_Exercise_
In the response, each entry below should appear again exactly as given.

_Exercise data_
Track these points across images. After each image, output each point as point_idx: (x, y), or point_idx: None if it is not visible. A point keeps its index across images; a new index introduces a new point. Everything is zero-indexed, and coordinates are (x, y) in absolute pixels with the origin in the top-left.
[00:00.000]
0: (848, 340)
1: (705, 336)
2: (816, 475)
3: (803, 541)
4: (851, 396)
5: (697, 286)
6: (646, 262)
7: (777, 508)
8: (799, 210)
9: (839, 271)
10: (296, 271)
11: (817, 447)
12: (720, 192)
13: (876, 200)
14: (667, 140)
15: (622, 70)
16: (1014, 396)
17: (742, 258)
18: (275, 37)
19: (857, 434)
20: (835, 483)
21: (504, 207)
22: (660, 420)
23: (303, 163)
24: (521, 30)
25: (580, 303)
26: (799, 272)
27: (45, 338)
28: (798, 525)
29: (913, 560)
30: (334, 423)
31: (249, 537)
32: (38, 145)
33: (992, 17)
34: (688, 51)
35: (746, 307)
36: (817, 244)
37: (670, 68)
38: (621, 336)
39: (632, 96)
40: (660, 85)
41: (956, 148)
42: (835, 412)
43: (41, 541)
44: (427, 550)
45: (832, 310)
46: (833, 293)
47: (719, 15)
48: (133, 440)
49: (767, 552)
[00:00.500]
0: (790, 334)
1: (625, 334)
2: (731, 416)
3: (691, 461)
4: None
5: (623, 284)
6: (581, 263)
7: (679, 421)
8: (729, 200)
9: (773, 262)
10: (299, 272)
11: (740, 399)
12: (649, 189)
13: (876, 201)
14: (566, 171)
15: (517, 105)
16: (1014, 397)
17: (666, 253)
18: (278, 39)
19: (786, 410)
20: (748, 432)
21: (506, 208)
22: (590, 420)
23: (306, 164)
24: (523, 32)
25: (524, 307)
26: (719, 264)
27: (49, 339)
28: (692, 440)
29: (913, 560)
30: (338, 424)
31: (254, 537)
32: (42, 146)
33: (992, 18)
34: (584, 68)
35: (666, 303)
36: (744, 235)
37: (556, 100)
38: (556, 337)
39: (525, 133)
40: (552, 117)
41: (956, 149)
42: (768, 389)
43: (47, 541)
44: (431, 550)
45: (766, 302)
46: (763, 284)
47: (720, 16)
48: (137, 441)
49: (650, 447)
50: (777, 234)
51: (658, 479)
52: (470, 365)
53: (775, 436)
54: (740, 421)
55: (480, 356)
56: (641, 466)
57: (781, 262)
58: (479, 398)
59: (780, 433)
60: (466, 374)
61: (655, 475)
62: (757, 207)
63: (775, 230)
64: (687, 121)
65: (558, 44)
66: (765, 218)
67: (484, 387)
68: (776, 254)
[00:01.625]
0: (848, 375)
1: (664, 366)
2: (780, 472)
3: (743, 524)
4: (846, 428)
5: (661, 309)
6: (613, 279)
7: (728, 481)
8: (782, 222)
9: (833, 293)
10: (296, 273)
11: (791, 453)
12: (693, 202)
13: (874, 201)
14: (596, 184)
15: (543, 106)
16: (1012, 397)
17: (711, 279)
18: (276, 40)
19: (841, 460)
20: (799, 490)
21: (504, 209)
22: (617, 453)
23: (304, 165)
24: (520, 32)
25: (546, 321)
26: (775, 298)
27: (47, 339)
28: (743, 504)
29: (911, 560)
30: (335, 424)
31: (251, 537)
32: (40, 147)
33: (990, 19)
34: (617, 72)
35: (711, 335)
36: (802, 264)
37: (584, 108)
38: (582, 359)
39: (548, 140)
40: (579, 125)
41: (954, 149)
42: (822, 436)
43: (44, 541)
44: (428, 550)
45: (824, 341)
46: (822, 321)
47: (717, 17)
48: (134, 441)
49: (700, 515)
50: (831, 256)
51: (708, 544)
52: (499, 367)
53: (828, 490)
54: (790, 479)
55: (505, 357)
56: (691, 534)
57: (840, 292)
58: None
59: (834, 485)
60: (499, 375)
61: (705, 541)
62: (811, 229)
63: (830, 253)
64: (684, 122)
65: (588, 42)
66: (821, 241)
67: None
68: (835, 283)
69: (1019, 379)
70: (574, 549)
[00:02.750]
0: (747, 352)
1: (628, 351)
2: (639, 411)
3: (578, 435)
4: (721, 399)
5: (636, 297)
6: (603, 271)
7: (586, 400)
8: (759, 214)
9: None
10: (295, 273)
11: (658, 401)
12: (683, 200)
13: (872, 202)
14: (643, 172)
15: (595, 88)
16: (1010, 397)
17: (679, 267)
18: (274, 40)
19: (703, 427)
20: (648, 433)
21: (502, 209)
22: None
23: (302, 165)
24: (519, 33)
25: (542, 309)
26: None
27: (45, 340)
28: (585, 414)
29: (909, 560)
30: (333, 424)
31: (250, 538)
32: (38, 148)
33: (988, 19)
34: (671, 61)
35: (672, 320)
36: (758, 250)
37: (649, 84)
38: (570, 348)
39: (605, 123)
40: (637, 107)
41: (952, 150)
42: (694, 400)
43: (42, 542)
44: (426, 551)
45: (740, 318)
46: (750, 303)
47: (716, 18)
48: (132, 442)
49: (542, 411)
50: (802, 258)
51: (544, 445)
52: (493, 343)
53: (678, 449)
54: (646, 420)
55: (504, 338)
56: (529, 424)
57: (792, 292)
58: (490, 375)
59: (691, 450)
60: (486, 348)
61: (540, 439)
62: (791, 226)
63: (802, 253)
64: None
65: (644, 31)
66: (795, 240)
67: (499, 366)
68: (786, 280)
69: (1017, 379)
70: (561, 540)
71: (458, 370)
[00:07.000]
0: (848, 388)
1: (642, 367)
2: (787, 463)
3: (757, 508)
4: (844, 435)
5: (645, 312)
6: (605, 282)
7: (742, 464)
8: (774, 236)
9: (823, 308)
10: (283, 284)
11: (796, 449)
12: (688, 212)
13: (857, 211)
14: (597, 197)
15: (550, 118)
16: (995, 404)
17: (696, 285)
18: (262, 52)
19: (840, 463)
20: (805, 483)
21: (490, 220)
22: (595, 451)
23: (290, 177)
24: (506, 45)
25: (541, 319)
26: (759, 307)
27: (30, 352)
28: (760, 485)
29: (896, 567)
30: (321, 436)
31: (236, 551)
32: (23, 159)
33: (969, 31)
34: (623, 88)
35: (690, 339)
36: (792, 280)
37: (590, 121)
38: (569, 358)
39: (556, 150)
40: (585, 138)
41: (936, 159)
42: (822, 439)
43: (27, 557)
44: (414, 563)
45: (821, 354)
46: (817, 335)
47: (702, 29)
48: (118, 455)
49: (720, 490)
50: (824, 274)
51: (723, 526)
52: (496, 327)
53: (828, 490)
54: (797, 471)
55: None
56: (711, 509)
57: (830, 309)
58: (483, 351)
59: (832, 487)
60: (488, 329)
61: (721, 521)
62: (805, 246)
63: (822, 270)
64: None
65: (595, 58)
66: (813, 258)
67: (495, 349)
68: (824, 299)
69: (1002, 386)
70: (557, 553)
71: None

_Written answer_
Track these points across images. After each image, output each point as point_idx: (x, y), or point_idx: None if it is not visible. A point keeps its index across images; a new index introduces a new point. Everything is zero-indexed, and coordinates are (x, y) in absolute pixels with the origin in the top-left.
[00:00.000]
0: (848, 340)
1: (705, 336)
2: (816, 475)
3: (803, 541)
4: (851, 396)
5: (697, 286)
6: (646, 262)
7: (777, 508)
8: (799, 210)
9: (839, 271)
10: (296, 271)
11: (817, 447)
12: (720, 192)
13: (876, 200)
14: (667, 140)
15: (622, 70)
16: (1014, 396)
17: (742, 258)
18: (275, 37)
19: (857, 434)
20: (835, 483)
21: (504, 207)
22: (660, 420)
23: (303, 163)
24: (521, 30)
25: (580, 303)
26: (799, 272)
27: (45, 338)
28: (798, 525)
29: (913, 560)
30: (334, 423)
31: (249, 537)
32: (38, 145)
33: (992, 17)
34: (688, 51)
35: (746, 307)
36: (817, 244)
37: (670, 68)
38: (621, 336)
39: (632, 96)
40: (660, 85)
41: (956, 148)
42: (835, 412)
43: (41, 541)
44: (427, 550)
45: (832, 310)
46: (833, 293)
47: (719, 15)
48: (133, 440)
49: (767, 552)
[00:00.500]
0: (790, 334)
1: (625, 334)
2: (731, 416)
3: (691, 461)
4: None
5: (623, 284)
6: (581, 263)
7: (679, 421)
8: (729, 200)
9: (773, 262)
10: (299, 272)
11: (740, 399)
12: (649, 189)
13: (876, 201)
14: (566, 171)
15: (517, 105)
16: (1014, 397)
17: (666, 253)
18: (278, 39)
19: (786, 410)
20: (748, 432)
21: (506, 208)
22: (590, 420)
23: (306, 164)
24: (523, 32)
25: (524, 307)
26: (719, 264)
27: (49, 339)
28: (692, 440)
29: (913, 560)
30: (338, 424)
31: (254, 537)
32: (42, 146)
33: (992, 18)
34: (584, 68)
35: (666, 303)
36: (744, 235)
37: (556, 100)
38: (556, 337)
39: (525, 133)
40: (552, 117)
41: (956, 149)
42: (768, 389)
43: (47, 541)
44: (431, 550)
45: (766, 302)
46: (763, 284)
47: (720, 16)
48: (137, 441)
49: (650, 447)
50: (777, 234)
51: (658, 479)
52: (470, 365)
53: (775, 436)
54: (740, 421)
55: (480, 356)
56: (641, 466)
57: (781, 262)
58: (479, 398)
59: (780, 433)
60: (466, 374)
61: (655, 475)
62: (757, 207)
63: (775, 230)
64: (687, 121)
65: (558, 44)
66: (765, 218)
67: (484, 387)
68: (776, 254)
[00:01.625]
0: (848, 375)
1: (664, 366)
2: (780, 472)
3: (743, 524)
4: (846, 428)
5: (661, 309)
6: (613, 279)
7: (728, 481)
8: (782, 222)
9: (833, 293)
10: (296, 273)
11: (791, 453)
12: (693, 202)
13: (874, 201)
14: (596, 184)
15: (543, 106)
16: (1012, 397)
17: (711, 279)
18: (276, 40)
19: (841, 460)
20: (799, 490)
21: (504, 209)
22: (617, 453)
23: (304, 165)
24: (520, 32)
25: (546, 321)
26: (775, 298)
27: (47, 339)
28: (743, 504)
29: (911, 560)
30: (335, 424)
31: (251, 537)
32: (40, 147)
33: (990, 19)
34: (617, 72)
35: (711, 335)
36: (802, 264)
37: (584, 108)
38: (582, 359)
39: (548, 140)
40: (579, 125)
41: (954, 149)
42: (822, 436)
43: (44, 541)
44: (428, 550)
45: (824, 341)
46: (822, 321)
47: (717, 17)
48: (134, 441)
49: (700, 515)
50: (831, 256)
51: (708, 544)
52: (499, 367)
53: (828, 490)
54: (790, 479)
55: (505, 357)
56: (691, 534)
57: (840, 292)
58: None
59: (834, 485)
60: (499, 375)
61: (705, 541)
62: (811, 229)
63: (830, 253)
64: (684, 122)
65: (588, 42)
66: (821, 241)
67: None
68: (835, 283)
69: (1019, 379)
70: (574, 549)
[00:02.750]
0: (747, 352)
1: (628, 351)
2: (639, 411)
3: (578, 435)
4: (721, 399)
5: (636, 297)
6: (603, 271)
7: (586, 400)
8: (759, 214)
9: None
10: (295, 273)
11: (658, 401)
12: (683, 200)
13: (872, 202)
14: (643, 172)
15: (595, 88)
16: (1010, 397)
17: (679, 267)
18: (274, 40)
19: (703, 427)
20: (648, 433)
21: (502, 209)
22: None
23: (302, 165)
24: (519, 33)
25: (542, 309)
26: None
27: (45, 340)
28: (585, 414)
29: (909, 560)
30: (333, 424)
31: (250, 538)
32: (38, 148)
33: (988, 19)
34: (671, 61)
35: (672, 320)
36: (758, 250)
37: (649, 84)
38: (570, 348)
39: (605, 123)
40: (637, 107)
41: (952, 150)
42: (694, 400)
43: (42, 542)
44: (426, 551)
45: (740, 318)
46: (750, 303)
47: (716, 18)
48: (132, 442)
49: (542, 411)
50: (802, 258)
51: (544, 445)
52: (493, 343)
53: (678, 449)
54: (646, 420)
55: (504, 338)
56: (529, 424)
57: (792, 292)
58: (490, 375)
59: (691, 450)
60: (486, 348)
61: (540, 439)
62: (791, 226)
63: (802, 253)
64: None
65: (644, 31)
66: (795, 240)
67: (499, 366)
68: (786, 280)
69: (1017, 379)
70: (561, 540)
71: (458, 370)
[00:07.000]
0: (848, 388)
1: (642, 367)
2: (787, 463)
3: (757, 508)
4: (844, 435)
5: (645, 312)
6: (605, 282)
7: (742, 464)
8: (774, 236)
9: (823, 308)
10: (283, 284)
11: (796, 449)
12: (688, 212)
13: (857, 211)
14: (597, 197)
15: (550, 118)
16: (995, 404)
17: (696, 285)
18: (262, 52)
19: (840, 463)
20: (805, 483)
21: (490, 220)
22: (595, 451)
23: (290, 177)
24: (506, 45)
25: (541, 319)
26: (759, 307)
27: (30, 352)
28: (760, 485)
29: (896, 567)
30: (321, 436)
31: (236, 551)
32: (23, 159)
33: (969, 31)
34: (623, 88)
35: (690, 339)
36: (792, 280)
37: (590, 121)
38: (569, 358)
39: (556, 150)
40: (585, 138)
41: (936, 159)
42: (822, 439)
43: (27, 557)
44: (414, 563)
45: (821, 354)
46: (817, 335)
47: (702, 29)
48: (118, 455)
49: (720, 490)
50: (824, 274)
51: (723, 526)
52: (496, 327)
53: (828, 490)
54: (797, 471)
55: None
56: (711, 509)
57: (830, 309)
58: (483, 351)
59: (832, 487)
60: (488, 329)
61: (721, 521)
62: (805, 246)
63: (822, 270)
64: None
65: (595, 58)
66: (813, 258)
67: (495, 349)
68: (824, 299)
69: (1002, 386)
70: (557, 553)
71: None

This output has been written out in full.